* [GIVEN REQUEST A]
Answer these from the Mac Mini forum thread:
(i) How much RAM does the original poster's Mini have?
(ii) In which month does the original poster hope to buy an iBook?
(iii) What computer does Dorian Gray say they own?
* [GIVEN REQUEST B] Extend the Mac Mini forum thread with more of the discussion, picking up after its final sentence.

* [TEXT SHOWN]
View Full Version : Selling my Mac Mini

2005-11-25, 18:47
I got a Mini (1.2 GHz 1 GB Ram) three months ago (first mac) and I am loving it and it's working great, but it's also the slowest Mac out there. I really just got it to see if I really like the plattform and spending money on a Powerbook just seemed a little too risky for this test.

So I am loving it and I am thinking of selling it. :)

I would hate to be macless, but if we really get new iBooks and maybe Minis in January I guess I should really get rid of it as soon as possible, put the money in my bank account save up a little and get one of those iBooks in Jan.

Of course we don't know for sure if we'll see iBooks and Minis in January, but if they are announced than I am sure the value of my Mini would drop alot compared from what I could get for it now (especially considering it's fairly new and got 1GB).

I really don't want to be macless for two months, but I am also a student and therefor every financial endeavour has to be planned thoroughly.

Not the most stupidest thing to do right? Especially considering that my mini won't get any faster.

2005-11-25, 21:15
Well, how much could your mini drop in price? $50? Macs have historically held their values very well. I don't think that the market would be affected all that much by a new mini. Especially since they are so cheap already.

Dorian Gray
2005-11-25, 21:35
I doubt the value of your mini will drop noticeably even if an Intel mini comes out. And like torifile said, even if it drops 20% that's not going to be a lot in real terms.

I'm curious as to why you want a faster machine. I find people's fascination with having really fast computers inexplicable considering that most people do sweet FA that requires power. I mean, my little iBook probably sees more work than most dual-G5s, and I'm still fairly happy with its speed! Why do people find it so important to reduce the time for a Photoshop filter by a massive 50%, when that massive 50% results in saving a mere ten seconds? Just wondering! Perhaps you're modelling in Alias Maya eight hours a day. ;)

In all seriousness, if you feel like selling it to get a faster computer, just do it. It's only a computer after all and you don't need our permission to do what you like with it!

* [DATA EXCERPT]
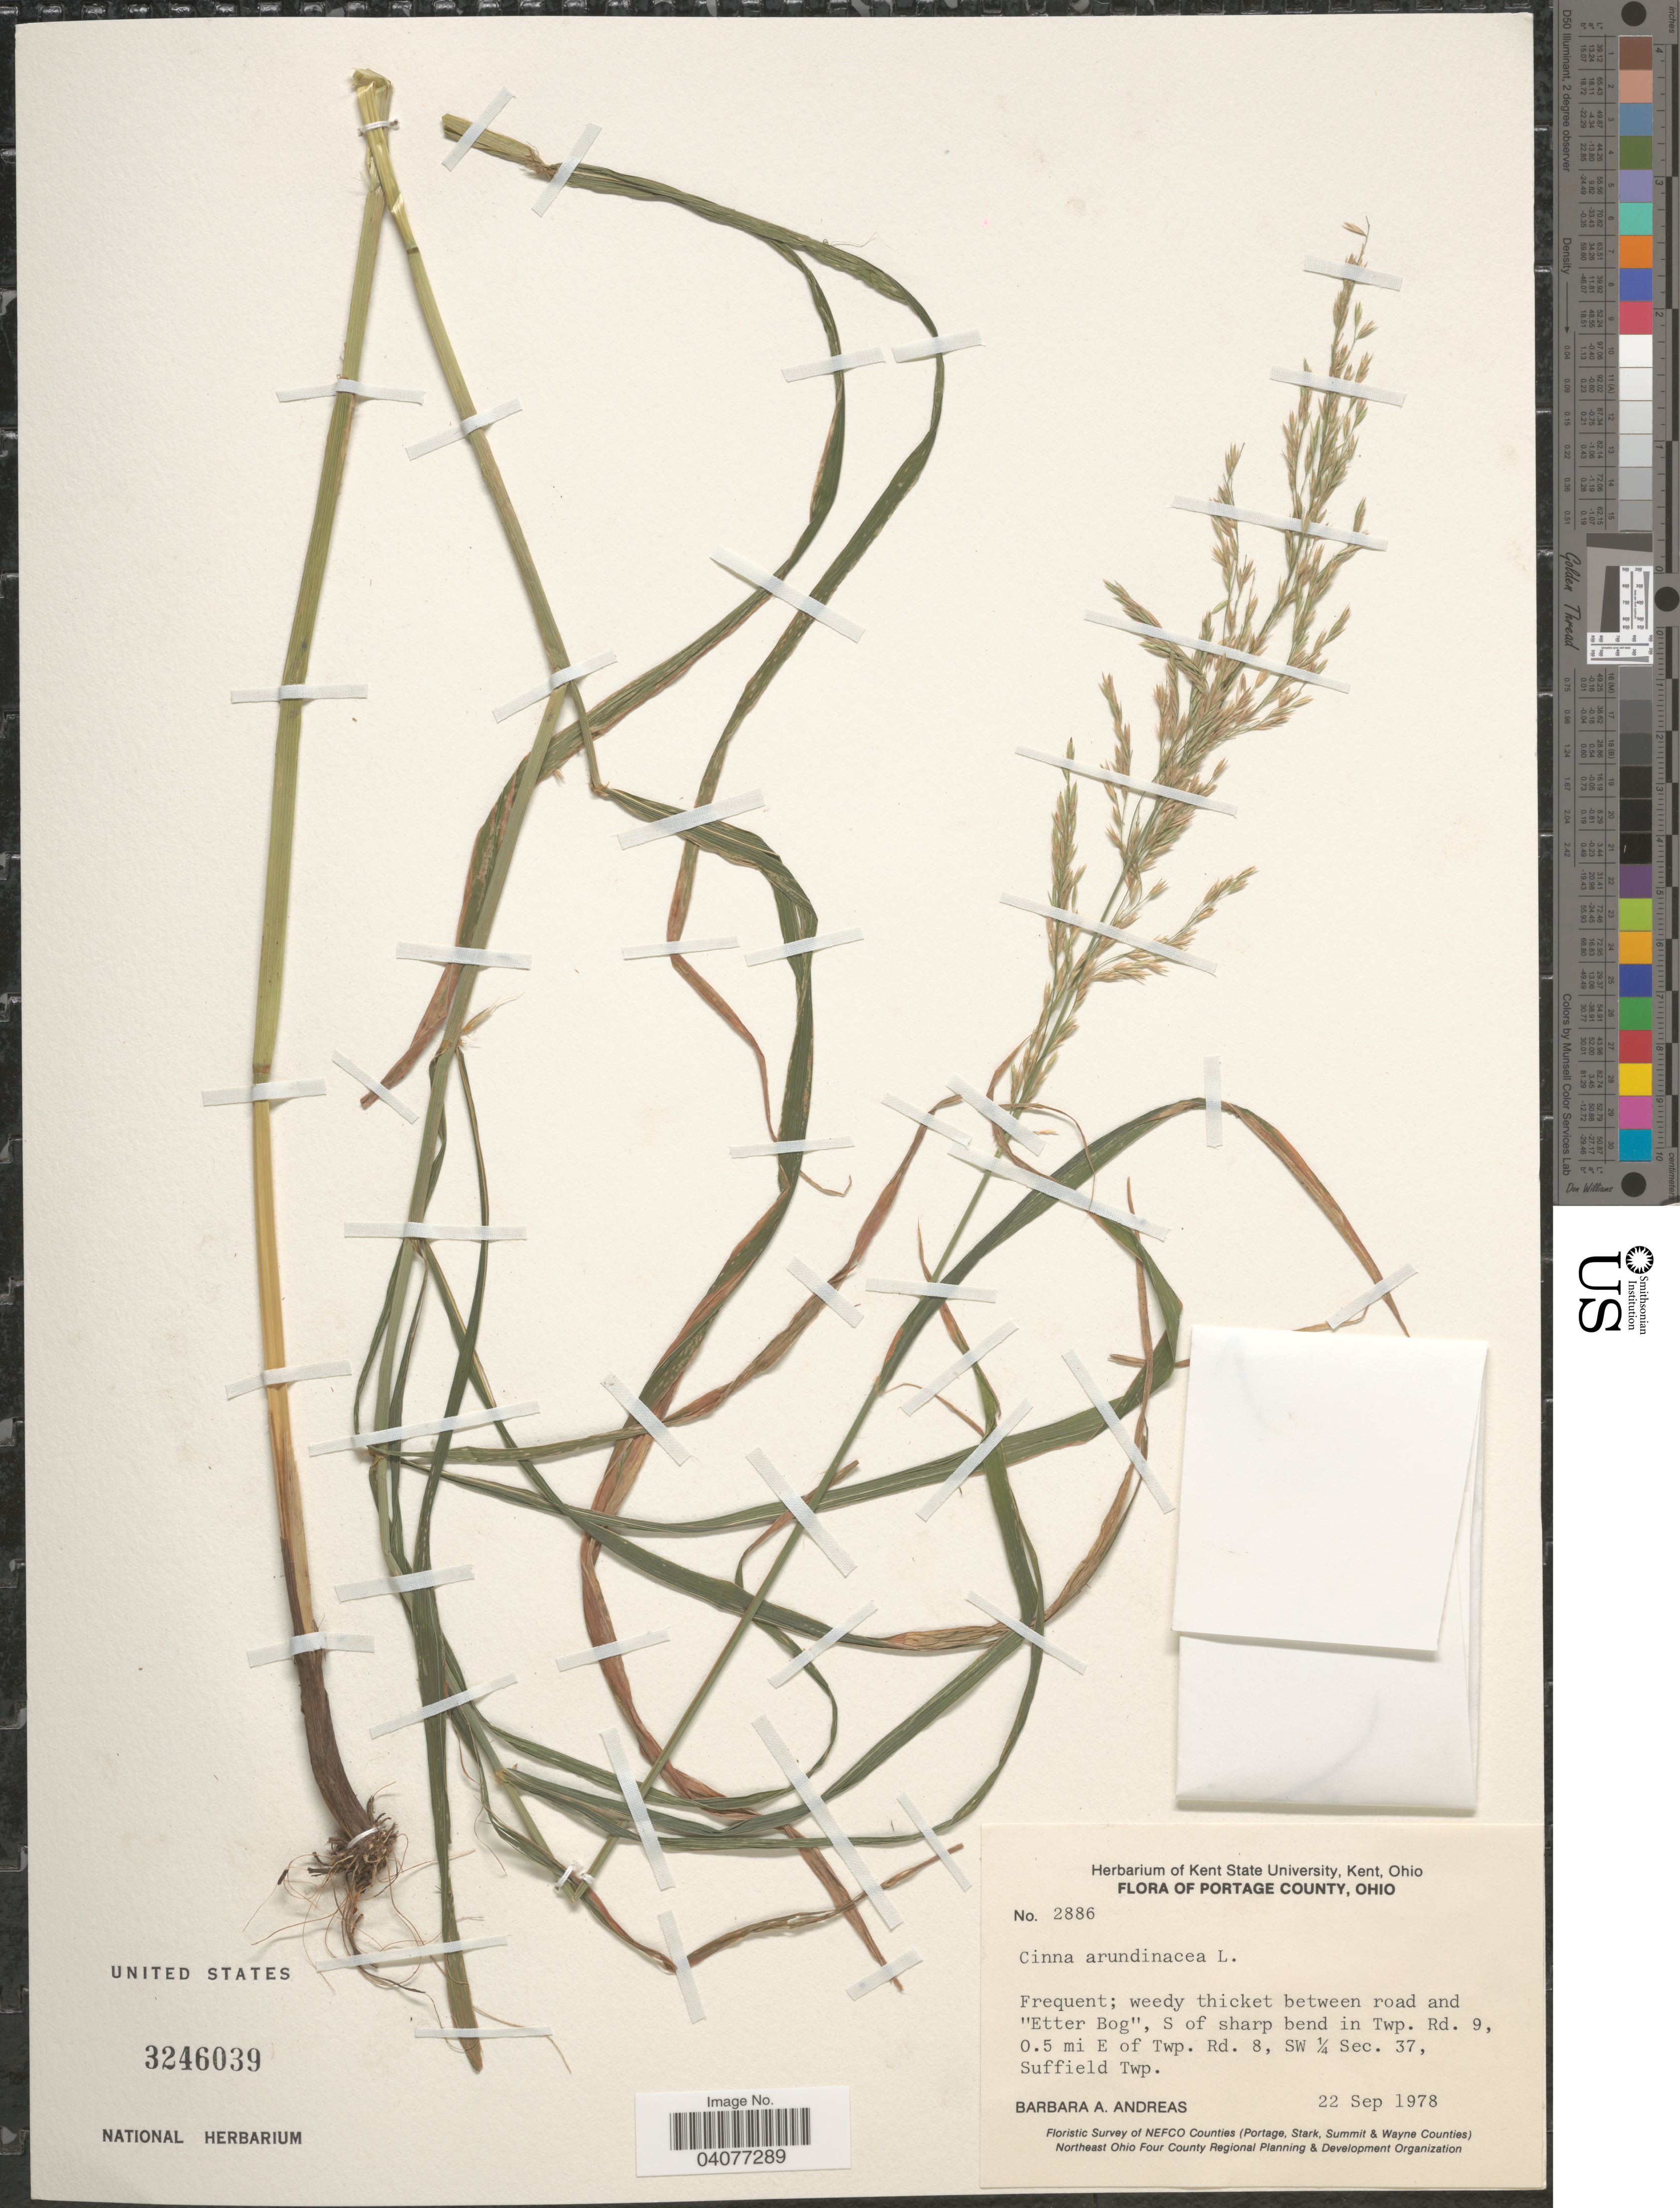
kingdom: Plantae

* [ANSWER A]
(i) 1 GB
(ii) January
(iii) An iBook

* [ANSWER B]
2005-11-26, 03:50
this is of course true, but it would be nice to able to work on songs without constantly freezing every track and working on Photoshop files that are suited for print ;)

2005-11-26, 10:39
For the average user,which is prolly like 90% of all computer users, the only thing that matters is how fast their download speed is. Joe average is basically downloading porn vids, checking e-mail, and shopping. For that a P2 100Mhz computer would work.

Dorian Gray
2005-11-26, 10:46
Of course on an online computer forum the average user will make somewhat more sophisticated use of his or her computer than that. Your point still stands though, with a Mac mini replacing the old Pentium.

I guess Roland is doing one of the few things that do require decent speed: a task that relies on real-time speed to be effective. So go ahead Roland, you have my permission to flog your mini! ;)

2005-11-26, 12:15
P2 100Mhz
Pentium 2 100mhz? Ahem, learn your peecee history, son. :D

Oh, and most of us that crave faster machines want it to improve snappiness in everyday use, not to shave 10 seconds off of a Photoshop filter test. To us, lag=frag, even if we aren't playing a shooter.

2005-11-26, 23:24

You know a new iBook in January, Intel or not is not going to be significantly faster than your mini. Both will use mobile hard drives, single processors and similar clock speed. I'd recommend holding tight to see what happens.

2005-11-27, 02:46
For the average user,which is prolly like 90% of all computer users, the only thing that matters is how fast their download speed is. Joe average is basically downloading porn vids, checking e-mail, and shopping. For that a P2 100Mhz computer would work.
Not sure P2 100 Mhz would be THAT fast.... Windows and OSX do take up alot of CPU for basic user operations. But if you are around the 1 GHZ area, then you really don't need any more speed unless you are doing some really intensive tasks like editing HD video or trying to play Doom 3D.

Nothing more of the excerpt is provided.